═══ Selected text ═══
Thanks for seeing it that way.


----------



## bojangles (Oct 11, 2016)

3Xnocharm said:


> If you hire an attorney, you can get the divorce done with ZERO cooperation from her. I did just that when I divorced my second husband. We had NOTHING, sad as that is. He never responded to being served or anything else the entire time, and before I knew it, I was divorced.


I can go that route, if needed, in about 8 months. My state requires 1 year "cooling off" period, UNLESS you have a separation agreement and it's uncontested on the grounds of mutual consent. I've probably blown my cover for what state I live in, but it's pretty populous so who cares. On the exceptionally slim odds that someone from my daily life has identified me, how are you liking the show thus far?


----------



## browser (Oct 26, 2016)

Hope1964 said:


> In the grand scheme of things, what does it matter if you're divorced or not? All it is is a piece of paper.


It matters to quality dates and potential relationship partners.


----------



## Hope1964 (Sep 26, 2011)

browser said:


> It matters to quality dates and potential relationship partners.


What, that the divorce isn't final? Really? I'd beg to differ about the adjective 'quality' in that case.


----------



## browser (Oct 26, 2016)

Hope1964 said:


> What, that the divorce isn't final? Really? I'd beg to differ about the adjective 'quality' in that case.


Experienced daters such as myself know that a person who is still married is a huge risk on so many levels.

1- The person may still be involved with their spouse, to a much greater degree then they let on
2- If things have broken down recently - indicated by no divorce- then there still may be a lot of emotions at play and the person may not yet be ready for a new relationship
3- The emotional/mental/physical/financial turmoil and toll taken by a divorce can rip even the best person to pieces, metaphorically speaking of course, and hopefully the effect is temporary but at any rate if they have yet to go through it, it's not the time to be getting to know them and expect any sort of stability.
═══ Extracted records ═══
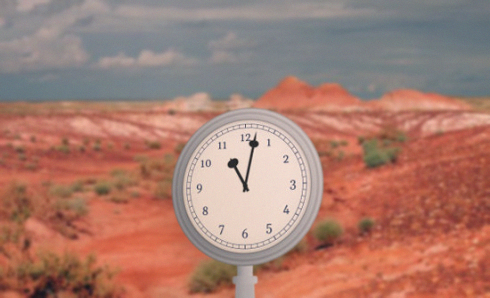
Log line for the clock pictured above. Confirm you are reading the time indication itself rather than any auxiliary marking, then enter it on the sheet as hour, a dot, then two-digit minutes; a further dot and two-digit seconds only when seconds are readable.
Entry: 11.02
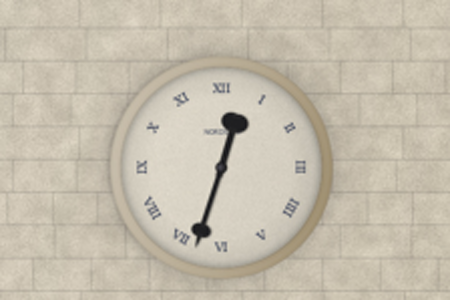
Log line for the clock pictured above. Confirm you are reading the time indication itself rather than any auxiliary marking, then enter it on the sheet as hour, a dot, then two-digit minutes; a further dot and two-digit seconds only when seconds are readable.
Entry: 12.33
═══
═══ Extracted records ═══
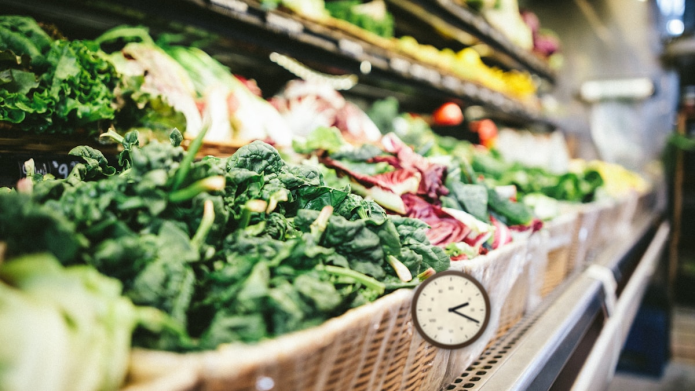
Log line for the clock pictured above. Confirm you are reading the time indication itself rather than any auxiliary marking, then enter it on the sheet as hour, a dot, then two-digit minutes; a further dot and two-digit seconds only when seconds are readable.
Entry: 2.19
═══
• [Requests]:
A: In the divorce thread, how long a "cooling off" period does bojangles's state require?
B: How would you put this sentence from the divorce thread into French: "Experienced daters such as myself know that a person who is still married is a huge risk on so many levels."
C: Set down the passage of the divorce thread that begins at the words "## bojangles (Oct" and stops after "I was divorced.".

• [Results for each task]:
A: One year.

B: Les habitués des rencontres comme moi savent qu'une personne encore mariée représente un risque énorme à bien des niveaux.

C:
## bojangles (Oct 11, 2016)

3Xnocharm said:


> If you hire an attorney, you can get the divorce done with ZERO cooperation from her. I did just that when I divorced my second husband. We had NOTHING, sad as that is. He never responded to being served or anything else the entire time, and before I knew it, I was divorced.